Lectura 4:00 min
Antes de enseñar finanzas a tus hijos, pregúntate cuánto sabes y cómo te administras
Expertos explican cómo el ejemplo de padres y madres moldea la relación de los niños con el dinero, y qué pasos seguir para mejorar las finanzas familiares.
La educación financiera desde temprana edad puede ahorrar muchos dolores de cabeza en la adutez.
El hogar es el primer entorno donde niñas y niños comienzan a relacionarse con el dinero, y los padres, madres y tutores son sus primeros maestros financieros, aunque no lo hagan de forma intencional. Basta con que los pequeños observen cómo se paga en el súper, cómo se usa una tarjeta de crédito o si existe un presupuesto definido.
"Están viendo todo lo que tú haces: cómo estás manejando tu tarjeta, cómo compras cuando vas al súper, si agarras todo lo que estás viendo o llevas una lista, un presupuesto definido y delimitado", explicó Elizabeth Mondragón Velázquez, asesora financiera y madre de dos niños.
Te puede interesar
Daniel Urías, fundador y director de la plataforma Cooltura Financiera, lo resume así: los niños aprenden con el ejemplo. Si los padres nunca hablan de ahorro, difícilmente podrán inculcar ese hábito en casa.
¿Cuál es el primer paso para enseñar finanzas a los hijos?
El primer paso es preguntarse: ¿desde dónde voy a enseñar? Antes de planear pláticas de educación financiera, los padres deben reflexionar sobre su propia gestión económica: qué tan informados están sobre el uso de tarjetas de crédito, cuáles son sus patrones de gasto y si tienen el hábito de ahorrar.
"Es súper importante considerar qué ejemplo estoy dando, qué están viendo mis hijos en casa. A partir de ahí, qué aprendizajes por medio de la observación se pueden obtener", dijo Daniel Urías.
No es necesario ser impecables desde el inicio. Atravesar dificultades económicas y superarlas también puede convertirse en una lección para los hijos.
"Tus hijos también pueden ver cómo superaste esta situación y entonces puede ser un factor que en el futuro les ayude. Que digan: 'Yo me acuerdo cuando mi papá o mi mamá batallaron con esto y esto fue lo que hicieron', y entonces implementarlo", añadió Mondragón Velázquez.

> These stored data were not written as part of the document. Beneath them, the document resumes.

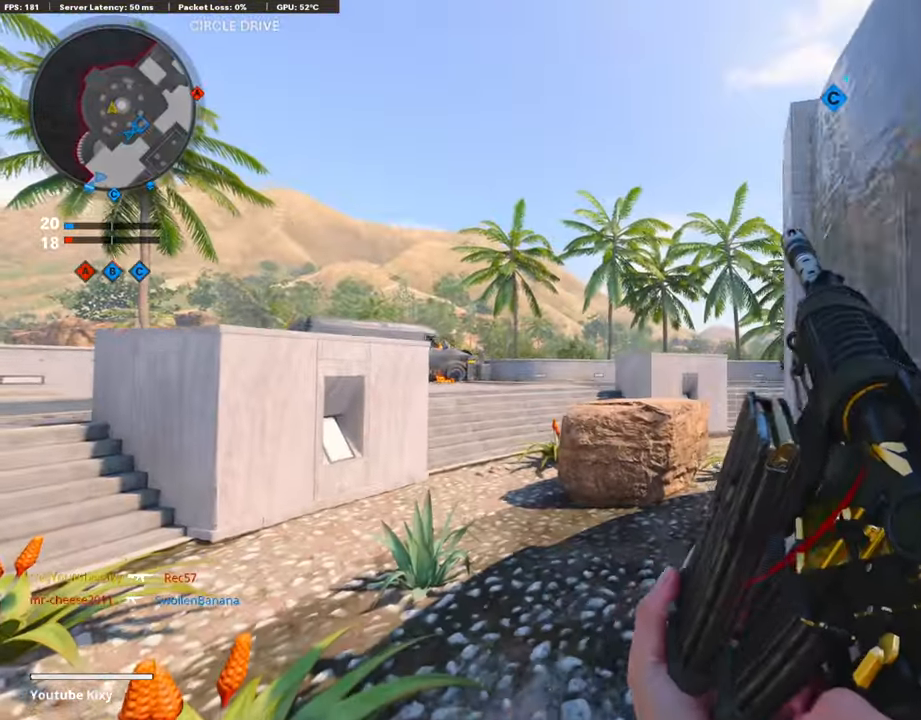
{"buttons": ["L3", "R3"], "left_stick": "up-left", "right_stick": "right", "events": [[100, "right_stick", "right"], [183, "R3", "down"], [317, "L3", "up"], [317, "R3", "up"], [400, "L3", "down"], [400, "R3", "down"]]}
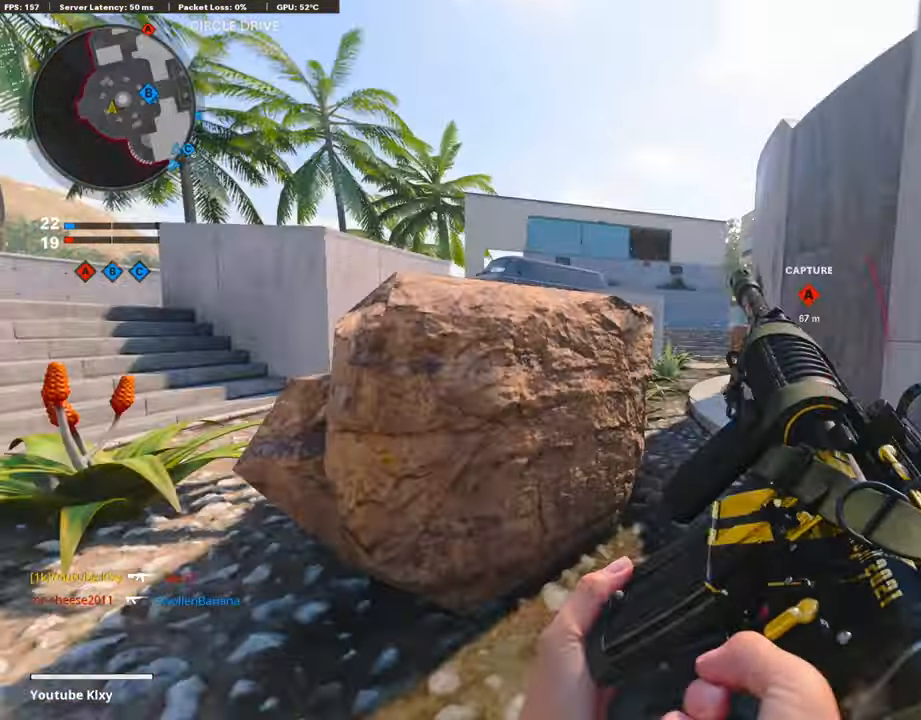
{"buttons": ["L1"], "left_stick": "right", "right_stick": "up", "events": [[33, "L3", "up"], [33, "R3", "up"], [67, "L1", "down"], [67, "right_stick", "center"], [233, "right_stick", "right"], [383, "left_stick", "right"], [400, "right_stick", "up"]]}
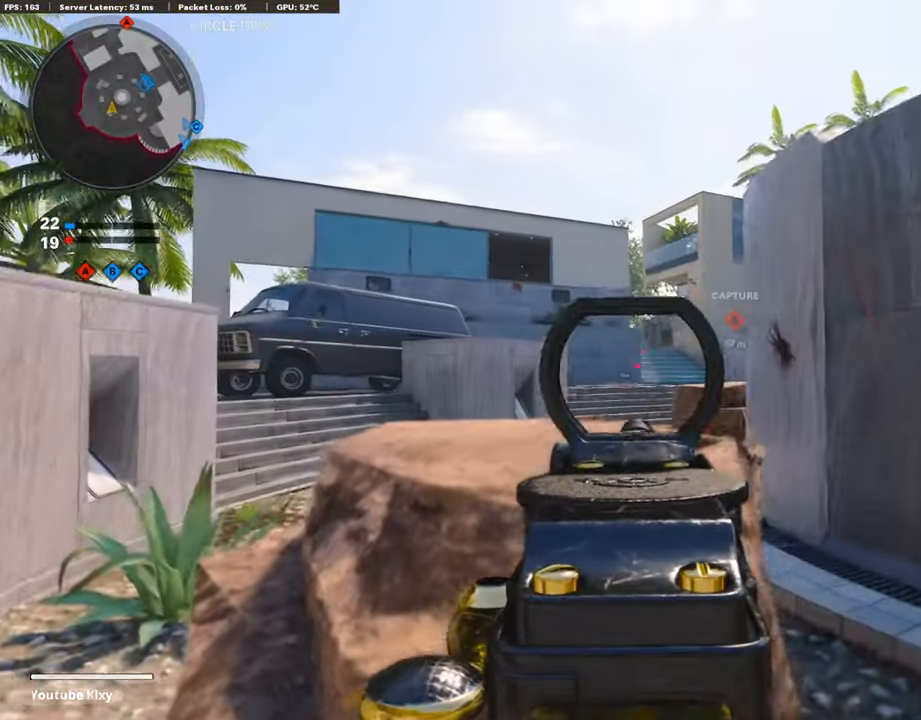
{"buttons": ["L1"], "left_stick": "left", "right_stick": "center", "events": [[100, "right_stick", "center"], [383, "left_stick", "center"], [433, "left_stick", "left"]]}
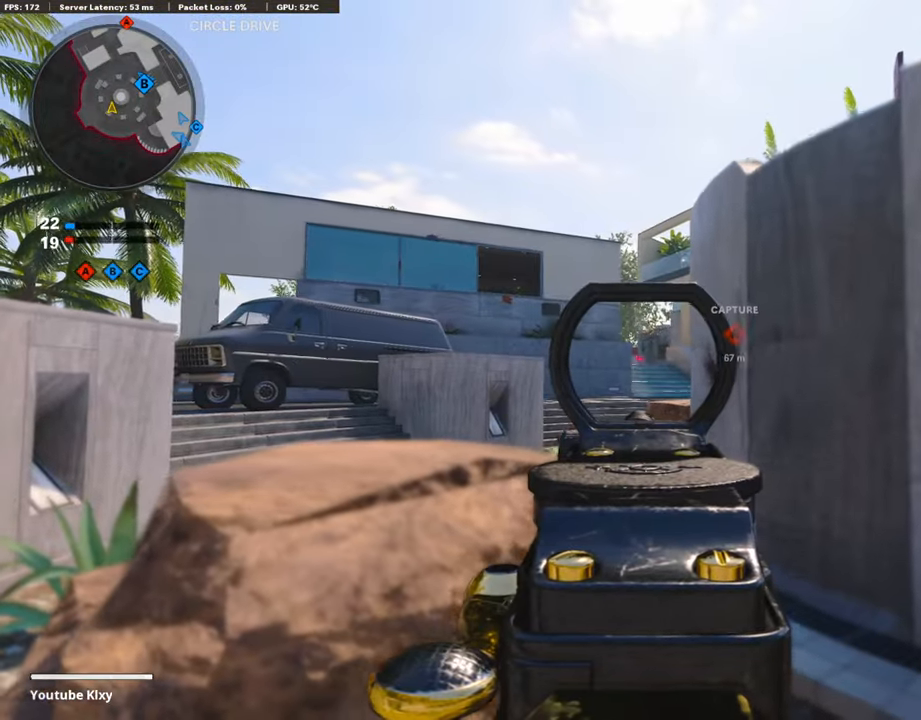
{"buttons": ["L1"], "left_stick": "up-right", "right_stick": "center", "events": [[133, "left_stick", "right"], [367, "left_stick", "left"], [483, "left_stick", "up-right"]]}
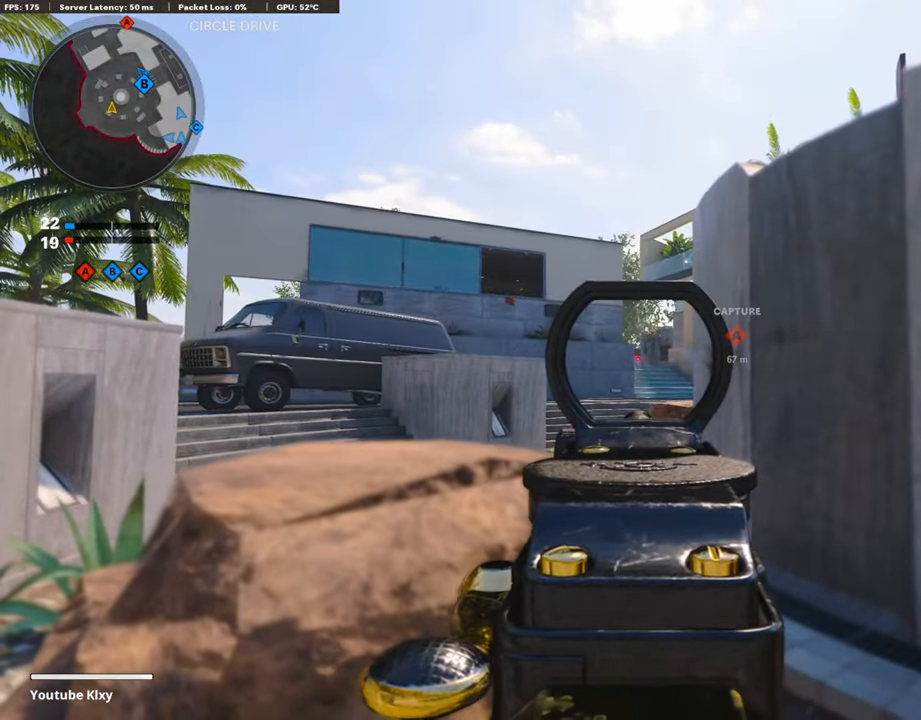
{"buttons": ["L1"], "left_stick": "down-left", "right_stick": "center", "events": [[83, "left_stick", "center"], [133, "left_stick", "left"], [200, "left_stick", "center"], [300, "left_stick", "left"], [350, "left_stick", "center"], [500, "left_stick", "down-left"]]}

Vale la pena también cuestionar las creencias personales sobre el dinero: por ejemplo, si se piensa que las tarjetas de crédito "son malas" por una mala experiencia pasada, sin entender realmente cómo funcionan.
¿Cómo saber en qué áreas financieras debo mejorar?
Reconocer las áreas de oportunidad ayuda a buscar información y soluciones concretas. La Condusef ofrece herramientas gratuitas para diagnosticar la salud financiera personal:
- Encuesta de Salud Financiera: ocho preguntas generales que arrojan el grado de salud financiera y enlazan a consejos según el tema.
- Termómetro de bolsillo: una prueba más larga sobre distribución del dinero, ahorro, uso de crédito y metas financieras.
"Si tú, como papá o mamá, no crees que estés en un punto en donde les puedes poner un súper buen ejemplo en relación con el dinero porque a lo mejor en este momento tienes varias deudas o tienes años usando más de tu tarjeta de crédito, pues entonces empieza a educarte", dijo Mondragón Velázquez. ¿Qué tan buena es la salud financiera en México?
Según la Encuesta Nacional de Salud Financiera (Ensafi) del Inegi:
- 31.6% de la población de 18 años o más tiene un nivel medio-bajo de bienestar financiero: cubre sus necesidades diarias, pero con poco margen de ahorro y dificultades periódicas para controlar deudas.
- 17.8% de los mexicanos tiene una salud financiera sólida: enfrenta emergencias sin desfalcarse, toma decisiones sin angustia y domina sus instrumentos financieros.
¿Por qué es importante hablar de dinero en casa?
En México persiste la idea de que hablar de dinero es de mal gusto. Sin embargo, ambos expertos coinciden en que esa falta de apertura genera más problemas a largo plazo.
Oscar Rosado, presidente de la Condusef, señaló que hablar de dinero en casa influye directamente en la salud financiera futura: más del 25% de quienes recibieron orientación financiera familiar alcanza estabilidad económica, frente a solo 8% de quienes no la tuvieron.
La educación financiera no comienza con números o términos económicos en la escuela; empieza en la infancia, con decisiones cotidianas: por qué se compra un cereal y no otro, o si conviene pagar en efectivo o con medios electrónicos.
"Los niños están aprendiendo todos los días sobre el dinero", afirmó Mondragón Velázquez.
Para la experta, construir bases sólidas de gestión financiera desde la niñez permite que, al llegar a la adultez, los hijos tomen mejores decisiones económicas.